La journée de jeudi s'annonce comme le moment fort de la mobilisation contre la réforme de la carte judiciaire, lancée par la garde des Sceaux. La fermeture annoncée par Rachida Dati de 23 tribunaux de grande instance, 178 tribunaux d'instance, 63 conseils de prud'hommes et 55 tribunaux de commerce se heurte depuis plusieurs semaines à une hostilité tous azimuts : grève des  avocats, occupation de tribunaux, manifestations de greffiers et d'élus locaux. A ces formes quotidiennes de contestation s'ajouteront ce jeudi des rassemblements sur les marches des palais de justice, des renvois d'audience, une grève des magistrats et deux rassemblements à Paris.
  
L'Union syndicale des magistrats (USM, majoritaire) appelle à une manifestation à 13h30 aux abords de l'Assemblée nationale, au côté de la Conférence des bâtonniers. De son côté, le Syndicat de la magistrature (SM, gauche), deuxième dans la profession, fait partie d'une entente de syndicats de fonctionnaires de justice (Usaj, CGT et CFDT) qui appelle à la grève et à un rassemblement à 14 heures à proximité de la Chancellerie.
 
Divergence de fond entre syndicats de magistrats
 
Cette absence d'unité, regrettée par plusieurs professionnels, révèle une divergence de fond sur la réforme.
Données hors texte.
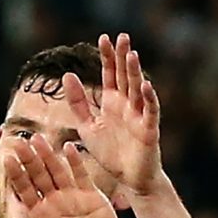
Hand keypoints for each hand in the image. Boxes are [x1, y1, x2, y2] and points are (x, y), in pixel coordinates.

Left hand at [0, 137, 123, 217]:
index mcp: (40, 215)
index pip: (24, 190)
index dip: (16, 175)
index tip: (7, 159)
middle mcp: (53, 202)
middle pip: (38, 176)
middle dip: (29, 160)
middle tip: (20, 142)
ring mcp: (71, 196)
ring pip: (56, 172)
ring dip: (48, 156)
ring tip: (38, 139)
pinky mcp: (91, 195)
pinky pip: (81, 176)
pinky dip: (75, 163)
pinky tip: (68, 148)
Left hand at [64, 34, 164, 200]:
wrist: (129, 180)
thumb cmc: (111, 154)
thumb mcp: (87, 126)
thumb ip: (78, 103)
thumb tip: (67, 74)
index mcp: (112, 103)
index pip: (110, 74)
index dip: (107, 57)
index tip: (104, 38)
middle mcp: (127, 105)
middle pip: (125, 76)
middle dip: (123, 57)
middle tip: (122, 37)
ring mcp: (139, 116)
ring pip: (137, 89)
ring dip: (135, 72)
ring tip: (132, 54)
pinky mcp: (149, 130)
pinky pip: (150, 111)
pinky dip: (149, 98)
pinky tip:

Pas hostile dans son principe à la "rénovation" d'une carte judiciaire vieille de cinquante ans, l'USM dénonce principalement la méthode de Rachida Dati qui n'a plus réuni le comité consultatif qu'elle avait installé en juin et a fait ses annonces lors de déplacements en régions. "Il n'est pas encore trop tard pour vraiment négocier avec les principaux intéressés et dégager un consensus minimum", fait valoir le président de l'USM, Bruno Thouzellier, qui dénonce la "politique du mépris" de Mme Dati.
  
De son côté, le SM rejette dans son ensemble la réforme qui, à partir "de critères uniquement quantitatifs", supprime surtout des juridictions de proximité traitant les litiges de la vie quotidienne et "prépare une justice déshumanisée, éloignée des justiciables" selon sa secrétaire générale, Hélène Franco. Le syndicat appelle en outre à la grève ce que ne fait pas l'USM, qui ne veut pas "bloquer les juridictions", selon Bruno Thouzellier.

Dispersés à Paris, les professionnels judiciaires devraient retrouver leur unité en régions. La mobilisation ne devrait en tout cas pas en rester là mais  sous d'autres formes et "sans nuire aux justiciables", selon le SM qui évoque notamment une grève des statistiques judiciaires.